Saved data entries
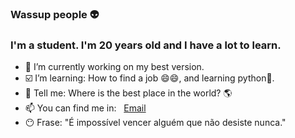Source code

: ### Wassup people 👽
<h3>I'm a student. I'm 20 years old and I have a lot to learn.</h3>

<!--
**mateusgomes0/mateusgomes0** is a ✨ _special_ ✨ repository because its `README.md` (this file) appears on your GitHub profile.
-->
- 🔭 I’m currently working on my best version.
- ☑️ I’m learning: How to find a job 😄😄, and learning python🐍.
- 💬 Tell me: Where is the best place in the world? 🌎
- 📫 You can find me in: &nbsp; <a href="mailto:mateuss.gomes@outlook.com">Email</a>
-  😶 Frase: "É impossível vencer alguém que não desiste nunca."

==

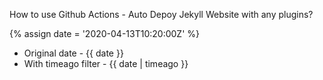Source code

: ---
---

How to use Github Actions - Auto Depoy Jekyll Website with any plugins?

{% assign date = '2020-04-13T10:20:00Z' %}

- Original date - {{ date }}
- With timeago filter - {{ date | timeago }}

◆ **REQUEST**
Collect every line from the entries above that contains the word "best".

◆ **RESULT FOR THIS EXERCISE**
- 🔭 I’m currently working on my best version.
- 💬 Tell me: Where is the best place in the world? 🌎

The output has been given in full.